══ Data shown ══

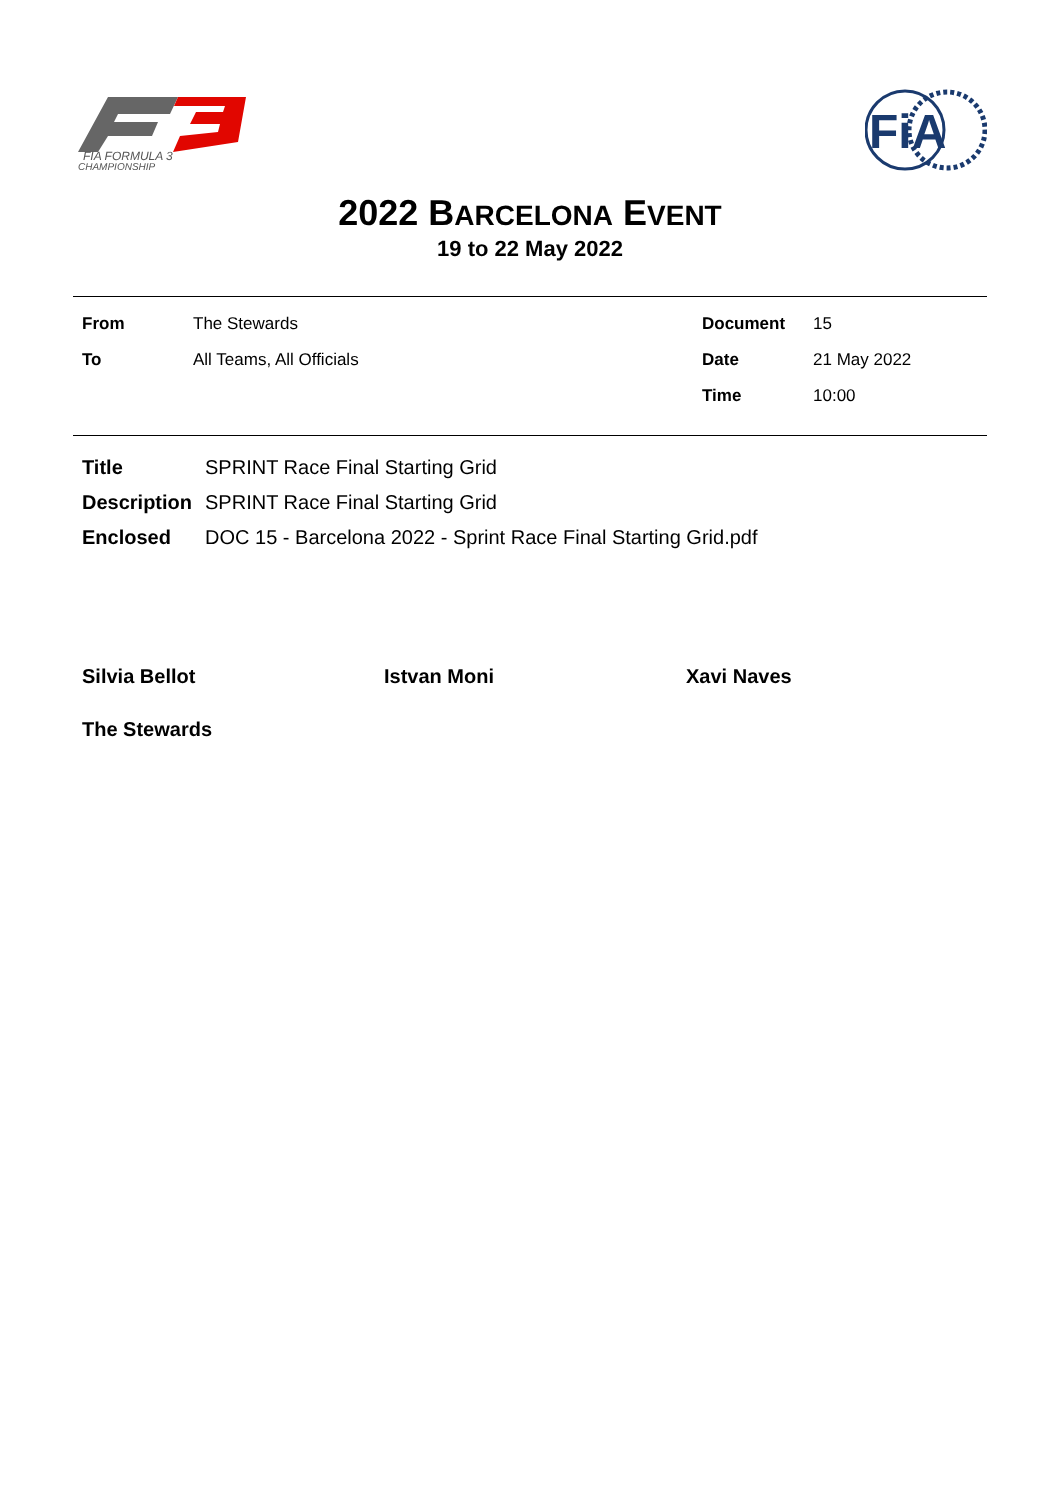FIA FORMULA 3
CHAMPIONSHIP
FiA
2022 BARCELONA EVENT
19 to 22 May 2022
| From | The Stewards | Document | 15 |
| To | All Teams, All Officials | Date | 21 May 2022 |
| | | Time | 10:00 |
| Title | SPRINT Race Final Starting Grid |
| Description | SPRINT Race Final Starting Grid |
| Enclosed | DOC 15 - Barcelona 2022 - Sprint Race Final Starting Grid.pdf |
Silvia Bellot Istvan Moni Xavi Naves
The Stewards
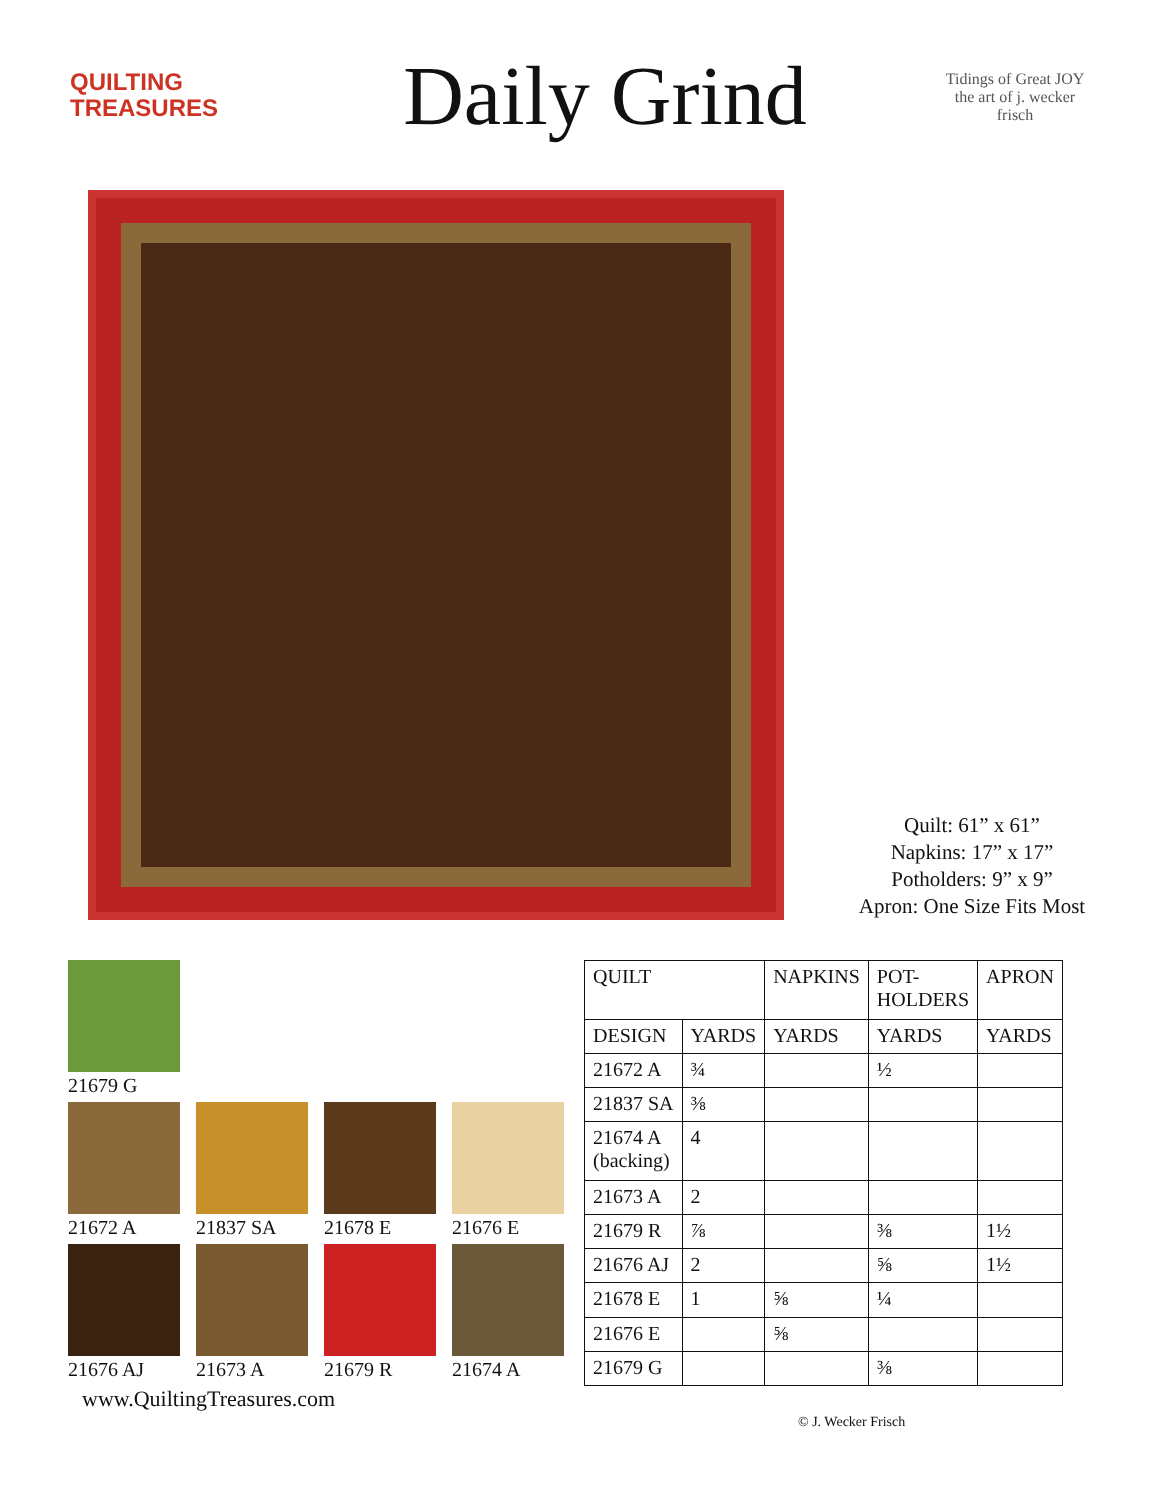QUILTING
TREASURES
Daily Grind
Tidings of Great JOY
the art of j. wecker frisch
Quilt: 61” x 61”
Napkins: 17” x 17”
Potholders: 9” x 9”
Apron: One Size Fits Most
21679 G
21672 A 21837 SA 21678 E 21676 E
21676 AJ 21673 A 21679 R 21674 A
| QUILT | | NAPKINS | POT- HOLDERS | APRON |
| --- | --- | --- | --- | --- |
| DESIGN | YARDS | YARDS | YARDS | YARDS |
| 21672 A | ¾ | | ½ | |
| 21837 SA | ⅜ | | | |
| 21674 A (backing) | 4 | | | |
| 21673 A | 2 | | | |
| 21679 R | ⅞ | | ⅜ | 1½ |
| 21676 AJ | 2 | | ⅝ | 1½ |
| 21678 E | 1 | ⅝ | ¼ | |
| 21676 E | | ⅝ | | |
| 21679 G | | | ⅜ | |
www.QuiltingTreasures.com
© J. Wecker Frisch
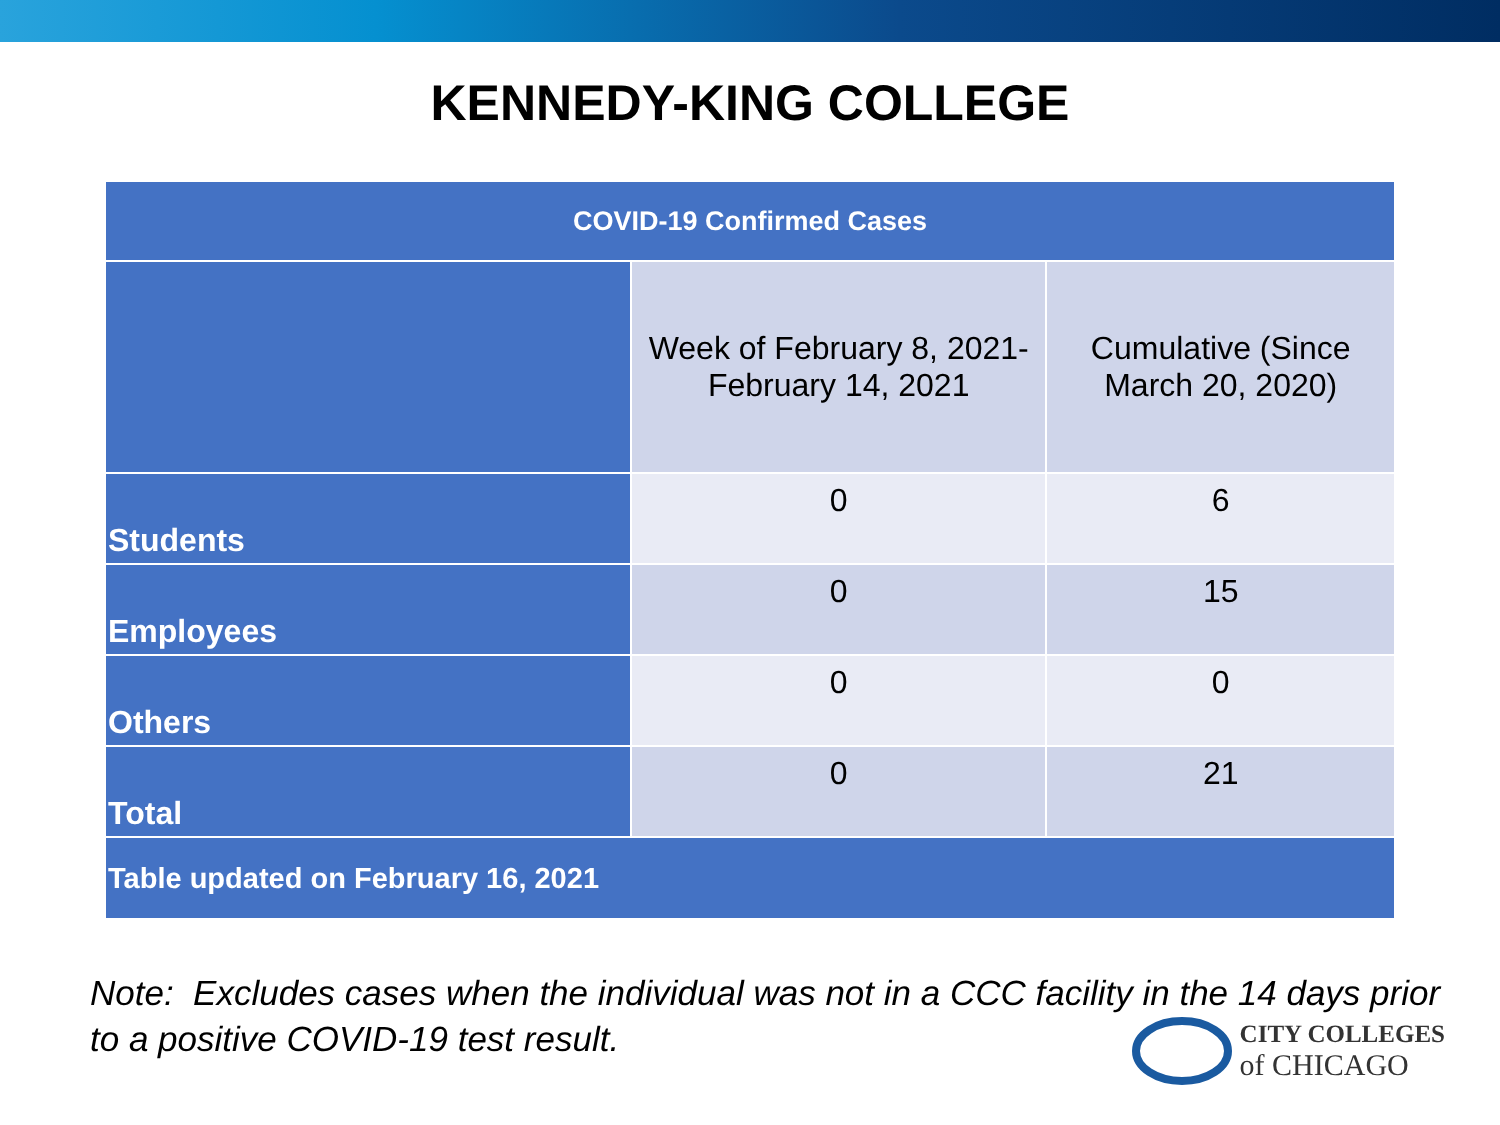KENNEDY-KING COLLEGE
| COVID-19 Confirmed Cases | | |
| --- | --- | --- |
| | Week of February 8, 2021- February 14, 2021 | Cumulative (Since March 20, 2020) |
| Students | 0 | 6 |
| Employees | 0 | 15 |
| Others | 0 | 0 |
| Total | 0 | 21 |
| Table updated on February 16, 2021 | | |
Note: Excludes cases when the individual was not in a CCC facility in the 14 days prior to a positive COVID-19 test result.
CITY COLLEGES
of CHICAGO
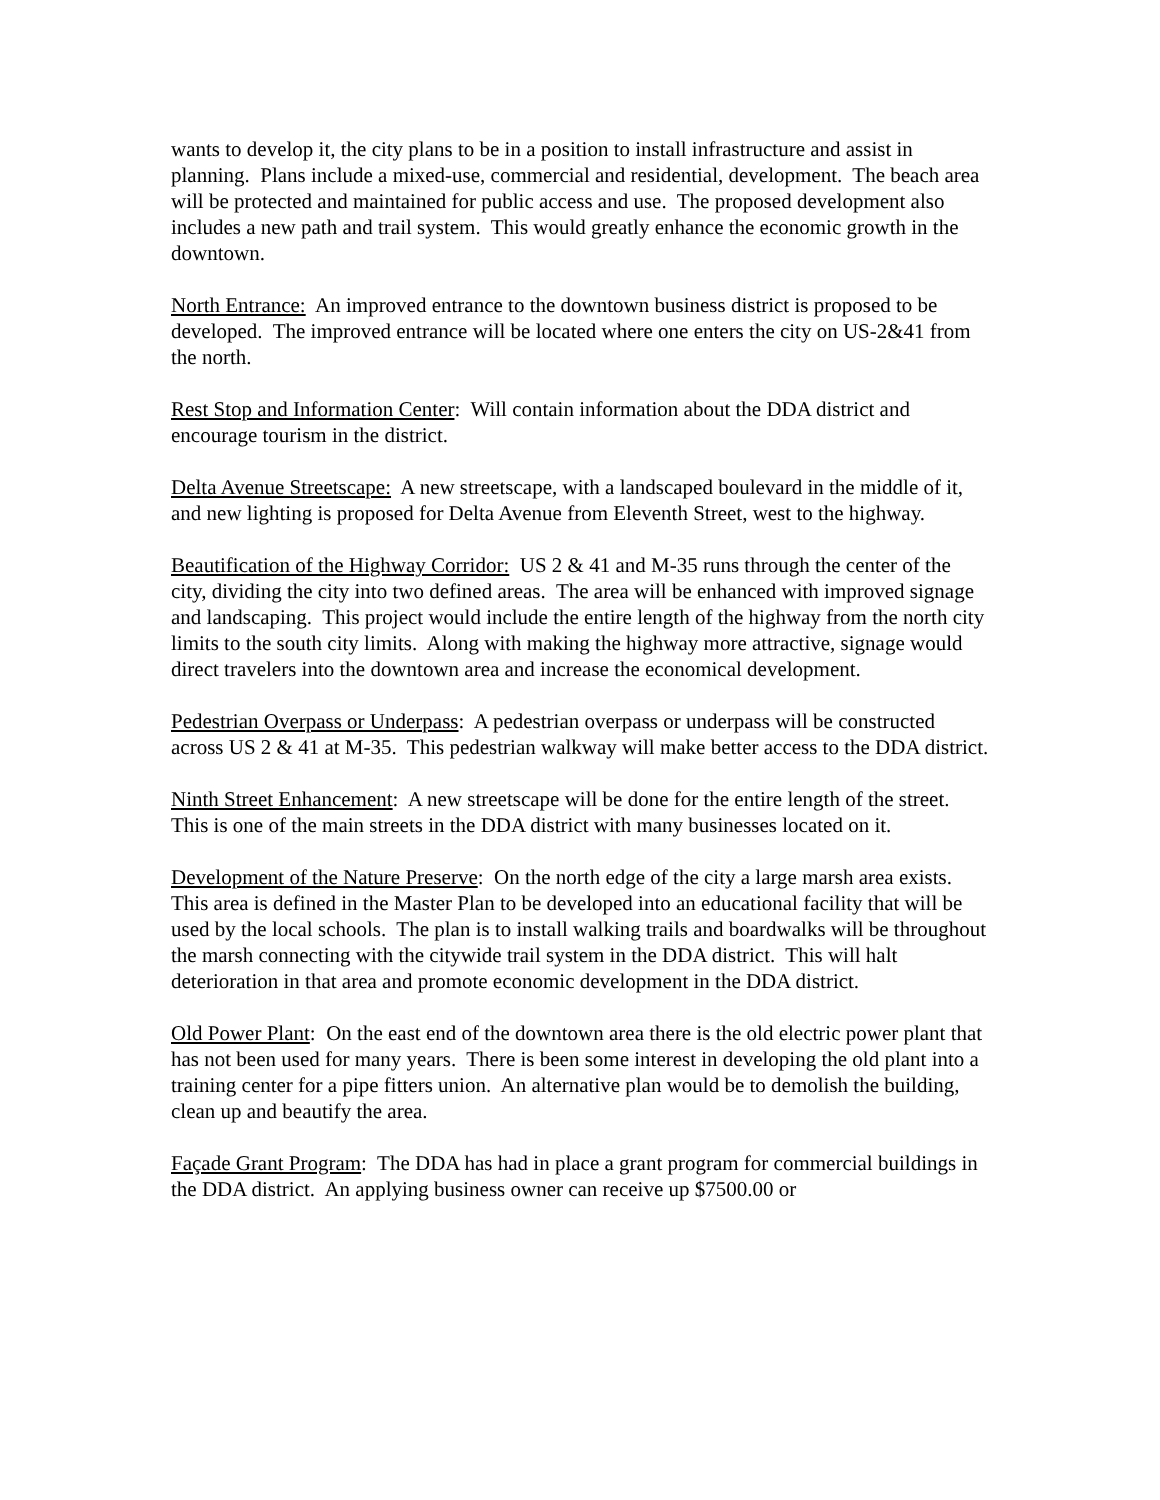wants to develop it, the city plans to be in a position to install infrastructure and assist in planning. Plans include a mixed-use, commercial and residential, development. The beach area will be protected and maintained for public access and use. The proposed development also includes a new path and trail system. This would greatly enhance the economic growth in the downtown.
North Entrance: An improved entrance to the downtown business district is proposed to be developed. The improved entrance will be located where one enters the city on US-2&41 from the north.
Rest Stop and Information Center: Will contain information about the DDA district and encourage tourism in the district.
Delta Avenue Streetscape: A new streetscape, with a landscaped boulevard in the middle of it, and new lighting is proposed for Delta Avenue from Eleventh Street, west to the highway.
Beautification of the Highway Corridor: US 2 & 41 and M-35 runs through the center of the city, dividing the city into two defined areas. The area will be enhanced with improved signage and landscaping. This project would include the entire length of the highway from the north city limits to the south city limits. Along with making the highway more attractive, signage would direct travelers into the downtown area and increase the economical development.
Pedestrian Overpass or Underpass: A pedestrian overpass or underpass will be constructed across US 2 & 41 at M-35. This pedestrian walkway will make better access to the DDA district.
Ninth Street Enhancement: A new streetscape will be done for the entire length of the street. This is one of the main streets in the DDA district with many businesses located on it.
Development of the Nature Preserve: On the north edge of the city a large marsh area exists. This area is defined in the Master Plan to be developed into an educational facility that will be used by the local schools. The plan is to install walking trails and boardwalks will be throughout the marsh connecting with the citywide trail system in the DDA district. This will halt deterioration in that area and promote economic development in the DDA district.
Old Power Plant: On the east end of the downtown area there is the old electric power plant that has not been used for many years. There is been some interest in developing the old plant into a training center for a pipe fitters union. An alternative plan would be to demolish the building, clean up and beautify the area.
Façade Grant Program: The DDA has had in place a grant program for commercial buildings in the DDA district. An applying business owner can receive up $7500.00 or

═══

◆ Task brief:
Reproduce only the lines from the beginning of the data through the line that contains "21679 R | ⅞", both included, and please drop the pictures.

◆ Exercise answer:
FIA FORMULA 3
CHAMPIONSHIP
FiA
2022 BARCELONA EVENT
19 to 22 May 2022
| From | The Stewards | Document | 15 |
| To | All Teams, All Officials | Date | 21 May 2022 |
| | | Time | 10:00 |
| Title | SPRINT Race Final Starting Grid |
| Description | SPRINT Race Final Starting Grid |
| Enclosed | DOC 15 - Barcelona 2022 - Sprint Race Final Starting Grid.pdf |
Silvia Bellot Istvan Moni Xavi Naves
The Stewards
QUILTING
TREASURES
Daily Grind
Tidings of Great JOY
the art of j. wecker frisch
Quilt: 61” x 61”
Napkins: 17” x 17”
Potholders: 9” x 9”
Apron: One Size Fits Most
21679 G
21672 A 21837 SA 21678 E 21676 E
21676 AJ 21673 A 21679 R 21674 A
| QUILT | | NAPKINS | POT- HOLDERS | APRON |
| --- | --- | --- | --- | --- |
| DESIGN | YARDS | YARDS | YARDS | YARDS |
| 21672 A | ¾ | | ½ | |
| 21837 SA | ⅜ | | | |
| 21674 A (backing) | 4 | | | |
| 21673 A | 2 | | | |
| 21679 R | ⅞ | | ⅜ | 1½ |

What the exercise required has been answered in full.